Choque cultural dentro e fora de campo
19 de novembro de 2002Marcelinho Paraíba, do Hertha Berlim, é um bom exemplo. Com salário anual de 2,2 milhões de euros, ele trouxe alguns amigos quando chegou em julho de 2001, a fim de conter a saudade do Brasil. Entre eles, Rostan, o qual conhece desde os tempos de infância e pedir esmola em Campina Grande (PB) e que assumiu a função de chofer desde que o jogador de 27 anos teve suspensa sua carteira de motorista alemã por dirigir alcoolizado.

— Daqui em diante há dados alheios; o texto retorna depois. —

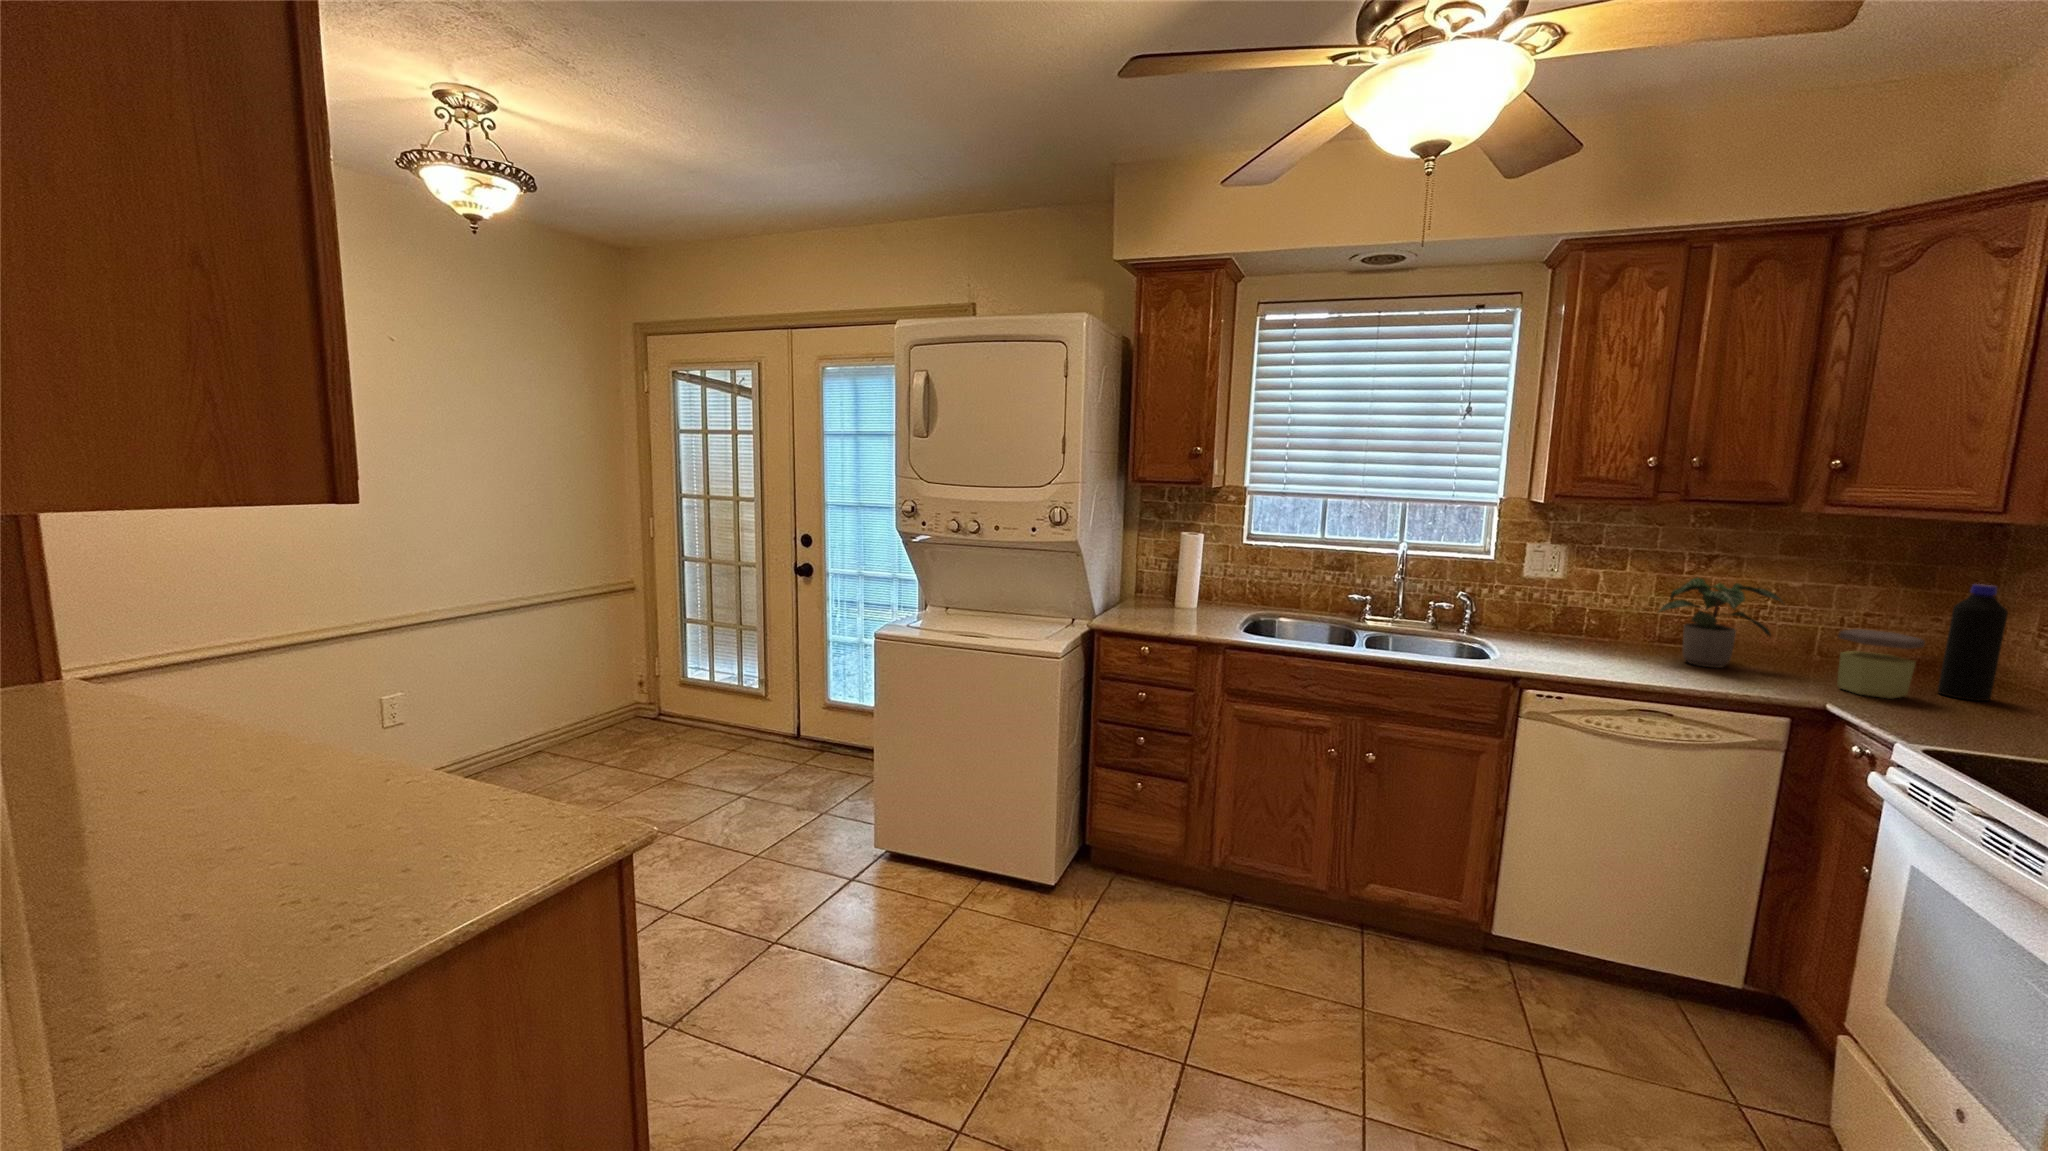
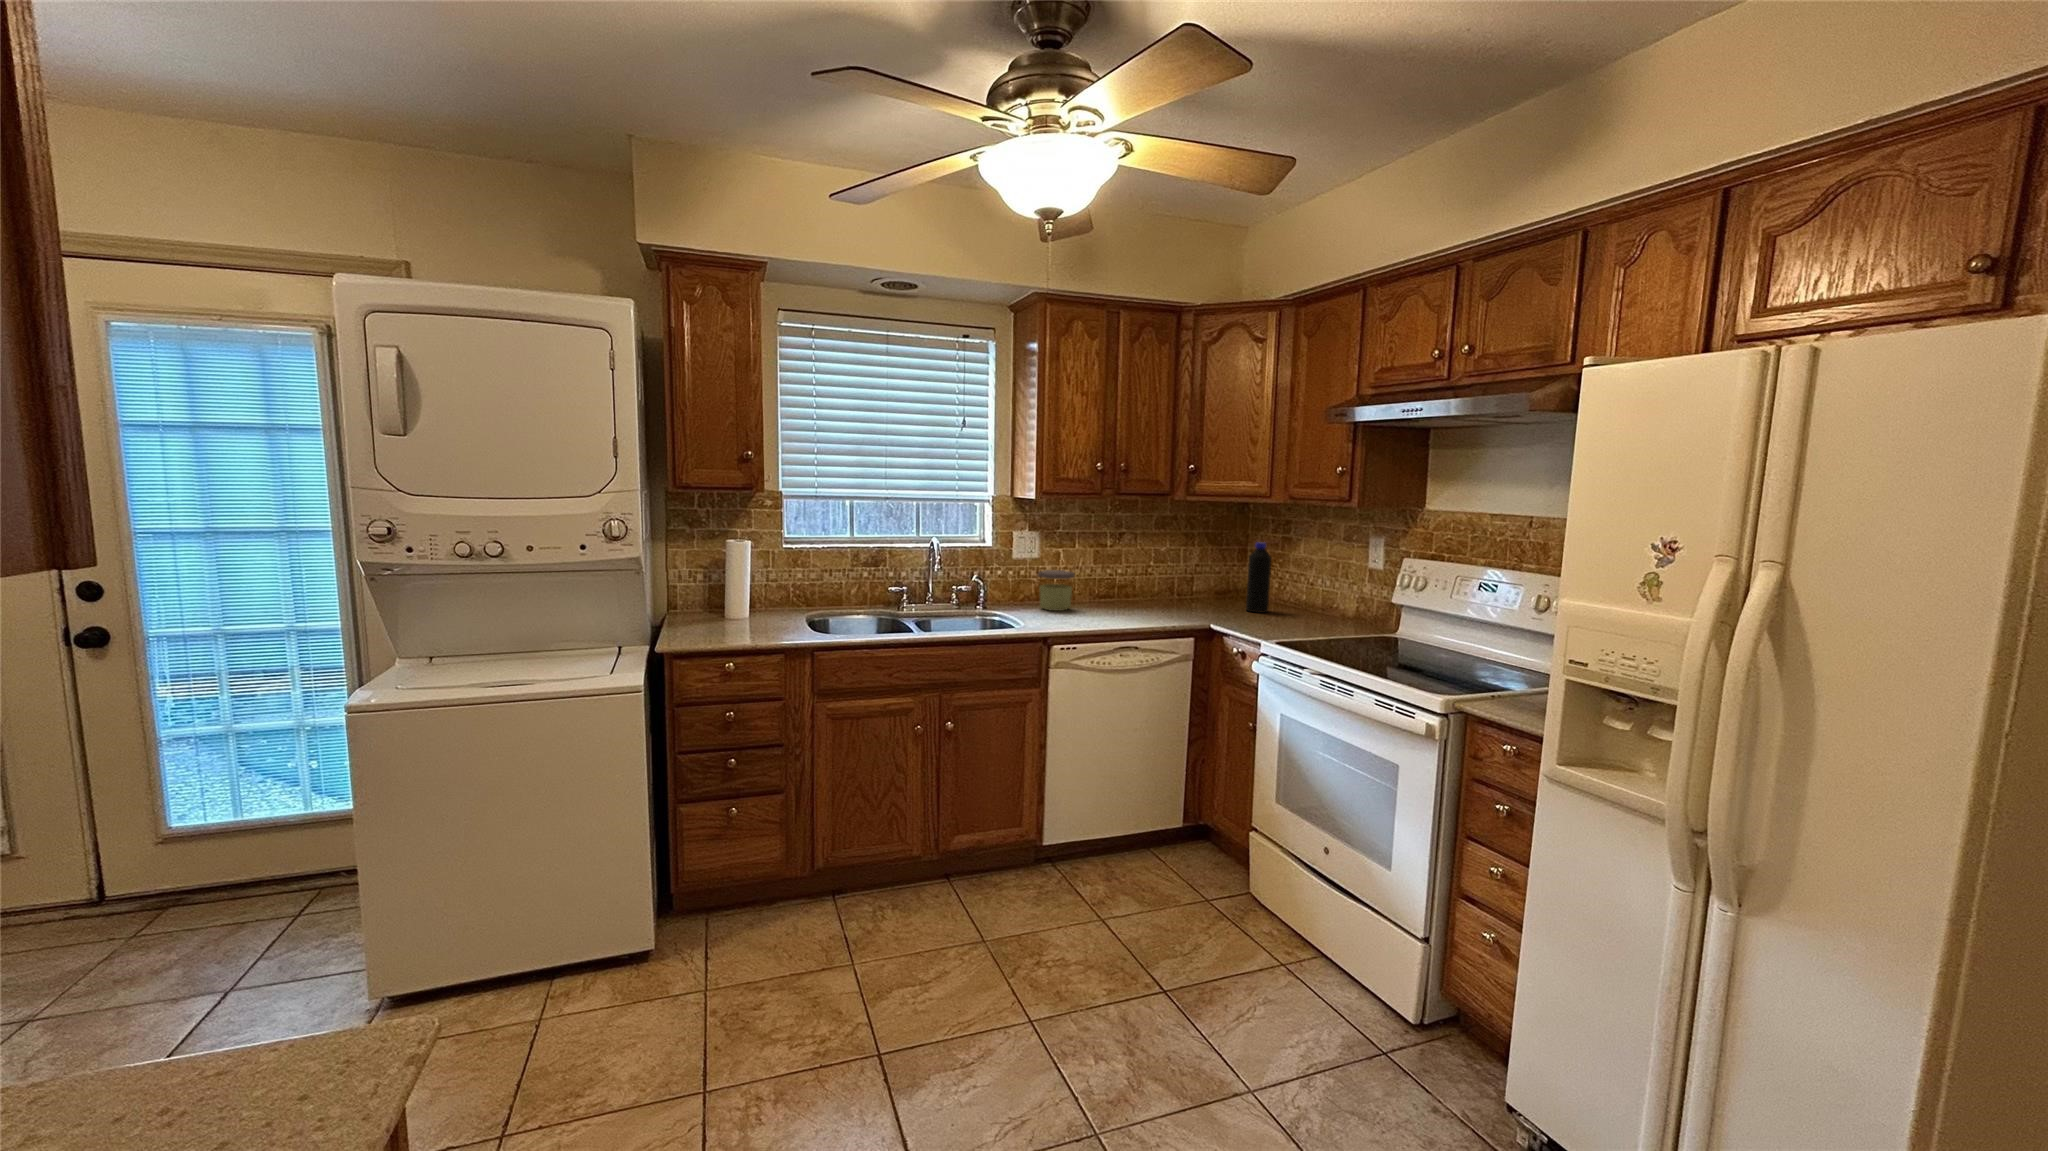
potted plant: present [1659,578,1783,668] -> none [1110,549,1172,613]
jar: present [1837,629,1925,699] -> present [1038,570,1075,611]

De seus tempos de favela, Marcelinho tem a seu lado também Novinho. O amigo de longa data cuida da música. A princípio tocava violão somente para o jogador. Mas toca tão bem que agora dá shows no Taba, um bar brasileiro no centro de Berlim.
Os amigos do armador do Hertha o acompanham nos treinos, nos cafés e nas pistas de boliche. Todos moram no mesmo prédio, no qual Marcelinho alugou mais dois apartamentos para os amigos. "Eu necessito disso, senão não consigo render em campo", afirma o ex-jogador do Grêmio, que chega a gastar 30 mil euros por mês para sentir-se no Brasil na Alemanha.
Ele não é único brasileiro com dificuldades em se acostumar em sua nova pátria. Seu colega de equipe, Alex Alves, que chegou dois anos antes, estranhou muito o costume de jogar amistosos e ter de aparecer pontualmente nos treinos do time. A mais usada desculpa dele era que "a cancela da garagem não abrira", segundo a Der Spiegel.
Se a Alemanha não é o paraíso, os jogadores brasileiros sabem muito bem porque se mudaram para este país de clima frio e muita disciplina. A situação do futebol profissional no Brasil não está boa, dominado por corrupção e recessão econômica. Só no ano 2000, 701 jogadores saíram do país, informa a Der Spiegel. Clubes alemães são considerados como bons endereços. "Sabe-se que na Alemanha se pode ganhar bom dinheiro", diz o empresário de jogadores Lothar Skala. Ao contrário da Itália ou Espanha, que os craques brasileiros preferiam até pouco tempo. No entanto, clubes, como Lazio, Parma e Valencia, estão em crise e vários jogadores têm que esperar por seu salário por meses, observa a revista alemã.
Por outro lado, os brasileiros representam um elemento necessário para os clubes alemãs. Os artistas sul-americanos, com sua habilidade de tocar a bola, alegram o futebol alemão, dominado por disciplina e tática. Por isso, há grande concorrência entre os clubes para atrair os melhores jogadores do Brasil.
Mas depois que os solistas chegam à Alemanha, muitos clubes se descuidam com a vida pessoal de suas estrelas. Um exemplo citado pela Der Spiegel é o caso Amoroso, do Borussia Dortmund. O Departamento de Estrangeiros mandou para o clube um aviso de que o visto de residência da esposa de Amoroso estava expirando. A carta ficou na mesa do diretor-executivo Michael Meier do Dortmund e ninguém cuidou dela. Só depois de dois meses, quando mandaram a segunda carta, o clube começou a se interessar ao caso.
Diante da dificuldade de integração na sociedade alemã – tanto pelo idioma quanto pelos hábitos –, os jogadores brasileiros costumam se reunir entre si. Quando estão de folga, os conterrâneos atravessam a Alemanha para se visitarem uns aos outros. Amoroso vai a Munique se encontrar com Élber, Dede visita Lincoln em Kaiserslautern, Lúcio vai para Dortmund, onde se encontra também com Zé Roberto. Isso ajuda os brasileiros a matarem a saudade e esquecerem do frio.
No primeiro inverno que Dede passou na Alemanha, ele quase não aguentava, "andava chorando e comendo pouco", como o próprio lateral esquerdo se lembra. Mas isso já passou. Depois de quatro anos na Alemanha, Dede não tem mais problema em morar na Alemanha. "Eu gosto de morar aqui", diz e acrescenta: "Mas, quando eu parar de jogar futebol, eu volto no dia seguinte para o Brasil."